---- SUPPLIED PASSAGE
Re: Beam's recent community development work

Thanks for sharing, really nice post. I've learned a lot.

I think this can be a good example for incubating project like Dubbo,
which is facing the same issue here: not enough committer to review
the issue report and pull request.


On Sat, Jun 30, 2018 at 2:15 PM, Kenneth Knowles <kl...@google.com.invalid> wrote:
> Hi all,
>
> The ASF board suggested that we (Beam) share some of what we've been doing
> for community development with dev@community.apache.org and
> members@apache.org. So here is a long description. I have included
> dev@beam.apache.org because it is the subject, really, and this is & should
> be all public knowledge.
>
> We would love feedback! We based a lot of this on reading the community
> project site, and probably could have learned even more with more study.
>
> # Background
>
> We face two problems in our contributor/committer-base:
>
> 1. Not enough committers to review all the code being contributed, in part
> due to recent departure of a few committers
> 2. We want our contributor-base (hence committer-base) to be more spread
> across companies and backgrounds, for the usual Apache reasons. Our user
> base is not active and varied enough to make this automatic. One solution
> is to make the right software to get a varied user base, but that is a
> different thread :-) so instead we have to work hard to build our community
> around the software we have.
>
> # What we did
>
> ## Committer guidelines
>
> We published committer guidelines [1] for transparency and as an
> invitation. We start by emphasizing that there are many kinds of
> contributions, not just code (we have committers from community
> development, tech writing, training, etc). Then we have three aspects:
>
> 1. ASF code of conduct
> 2. ASF committer responsibilities
> 3. Beam-specific committer responsibilities
>
> The best way to understand is to follow the link at the bottom of this
> email. The important part is that you shouldn't be proposing a committer
> for other reasons, and you shouldn't be blocking a committer for other
> reasons.
>
> ## Instead of just "[DISCUSS] Potential committer XYZ" we discuss every
> layer
>
> Gris (CC'd) outlined this: people go through these phases of relationship
> with our project:
>
> 1. aware of it
> 2. interested in it / checking it out
> 3. using it for real
> 4. first-time contributor
> 5. repeat contributor
> 6. committer
> 7. PMC
>
> As soon as we notice someone, like a user asking really deep questions, we
> invite discussion on private@ on how we can move them to the next level of
> engagement.
>
> ## Monthly cadence
>
> Every ~month, we call for new discussions and revisit ~all prior
> discussions. This way we do not forget to keep up this effort.
>
> ## Individual discussions
>
> For each person we have a separate thread on private@. This ensures we have
> quality focused discussions that lead to feedback. In collective
> discussions that we used to do, we often didn't really come up with
> actionable feedback and ended up not even contacting potential committers
> to encourage them. And consensus was much less clear.
--------
● TASK TO COMPLETE
Please say how often, according to the email on Beam's community development, the project calls for new discussions and revisits prior ones.
---- RECORDED INFORMATION
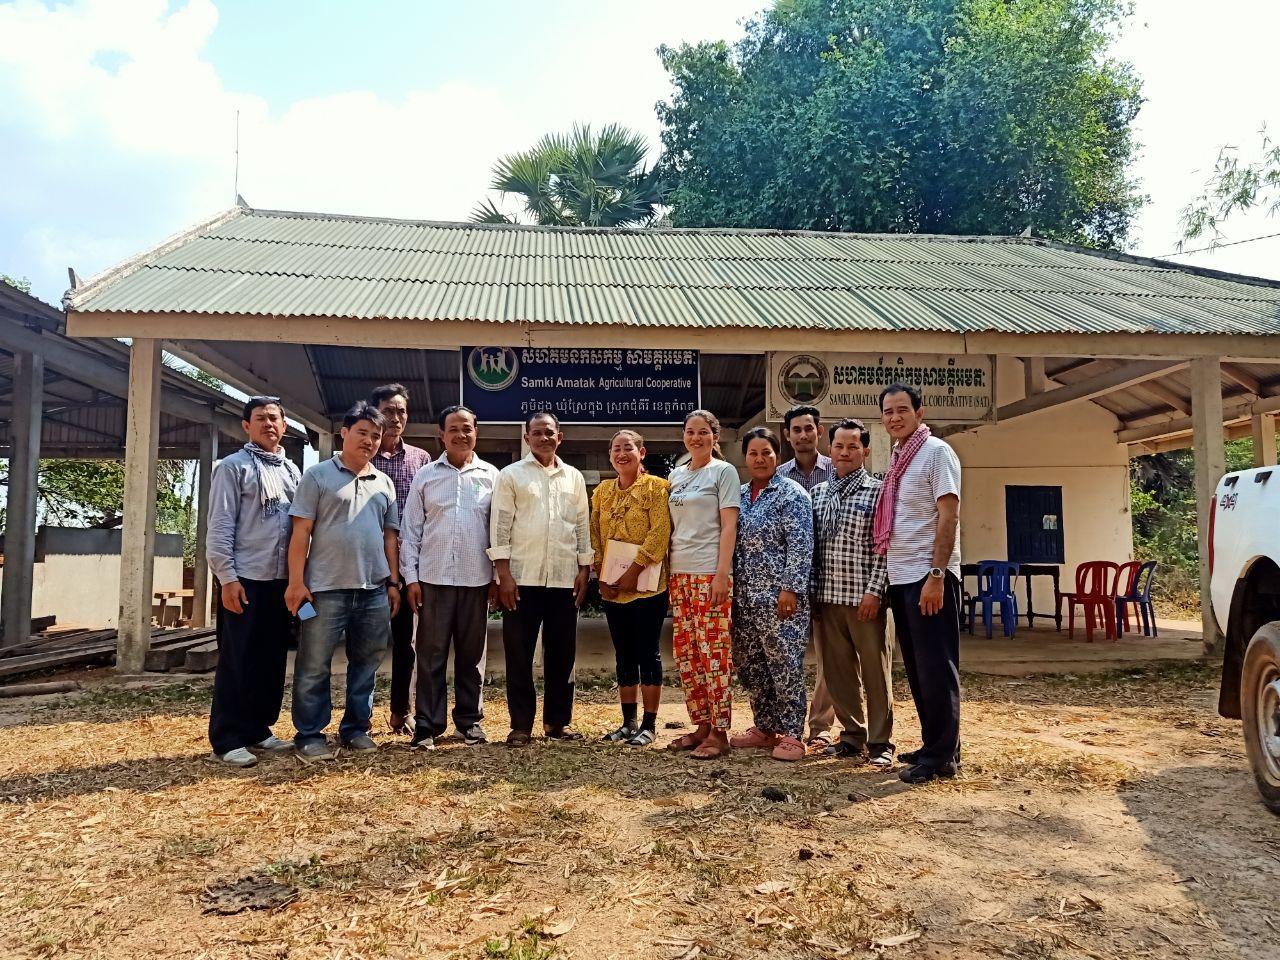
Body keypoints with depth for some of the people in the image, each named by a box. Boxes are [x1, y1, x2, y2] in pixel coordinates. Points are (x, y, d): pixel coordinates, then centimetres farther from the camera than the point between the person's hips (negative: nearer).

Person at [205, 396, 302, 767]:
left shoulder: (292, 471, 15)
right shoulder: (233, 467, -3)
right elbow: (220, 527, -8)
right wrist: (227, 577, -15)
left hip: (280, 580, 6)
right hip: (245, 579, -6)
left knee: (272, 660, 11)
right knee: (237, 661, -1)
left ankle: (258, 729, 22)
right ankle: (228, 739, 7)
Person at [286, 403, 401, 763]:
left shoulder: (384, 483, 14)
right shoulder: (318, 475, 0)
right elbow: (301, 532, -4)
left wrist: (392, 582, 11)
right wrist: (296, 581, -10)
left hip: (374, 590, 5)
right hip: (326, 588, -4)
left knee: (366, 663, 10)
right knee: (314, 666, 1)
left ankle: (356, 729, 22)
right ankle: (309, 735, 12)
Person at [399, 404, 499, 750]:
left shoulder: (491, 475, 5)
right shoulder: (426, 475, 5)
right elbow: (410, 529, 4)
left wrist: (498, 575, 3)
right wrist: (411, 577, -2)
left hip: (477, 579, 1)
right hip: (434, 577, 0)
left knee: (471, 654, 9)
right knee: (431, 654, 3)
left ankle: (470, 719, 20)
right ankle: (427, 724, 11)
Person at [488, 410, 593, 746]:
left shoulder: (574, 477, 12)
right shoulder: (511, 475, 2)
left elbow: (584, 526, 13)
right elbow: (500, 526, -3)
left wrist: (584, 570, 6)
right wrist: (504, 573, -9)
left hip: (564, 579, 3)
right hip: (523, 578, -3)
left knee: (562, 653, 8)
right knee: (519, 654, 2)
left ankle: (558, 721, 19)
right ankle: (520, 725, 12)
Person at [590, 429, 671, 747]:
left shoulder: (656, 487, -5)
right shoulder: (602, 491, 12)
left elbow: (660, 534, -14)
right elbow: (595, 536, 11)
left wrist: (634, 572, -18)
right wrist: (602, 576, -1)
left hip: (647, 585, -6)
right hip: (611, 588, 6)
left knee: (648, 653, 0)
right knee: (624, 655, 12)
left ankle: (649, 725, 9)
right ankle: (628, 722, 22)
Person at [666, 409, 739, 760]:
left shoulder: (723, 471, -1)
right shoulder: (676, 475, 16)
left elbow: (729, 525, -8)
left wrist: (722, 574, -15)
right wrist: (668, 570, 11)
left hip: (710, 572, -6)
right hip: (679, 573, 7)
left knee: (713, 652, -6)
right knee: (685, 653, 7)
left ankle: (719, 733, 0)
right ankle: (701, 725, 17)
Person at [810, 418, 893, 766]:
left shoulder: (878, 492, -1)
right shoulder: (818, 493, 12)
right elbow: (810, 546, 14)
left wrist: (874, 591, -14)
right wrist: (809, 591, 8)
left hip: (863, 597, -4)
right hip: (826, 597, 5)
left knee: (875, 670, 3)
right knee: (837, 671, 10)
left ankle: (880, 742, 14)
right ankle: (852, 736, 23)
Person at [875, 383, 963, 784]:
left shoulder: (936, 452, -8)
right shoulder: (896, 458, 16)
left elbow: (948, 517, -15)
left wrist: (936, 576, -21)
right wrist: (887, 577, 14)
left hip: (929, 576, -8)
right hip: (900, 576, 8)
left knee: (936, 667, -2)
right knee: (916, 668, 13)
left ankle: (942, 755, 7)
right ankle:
--------
● ANSWER FOR THIS EXERCISE
About once a month.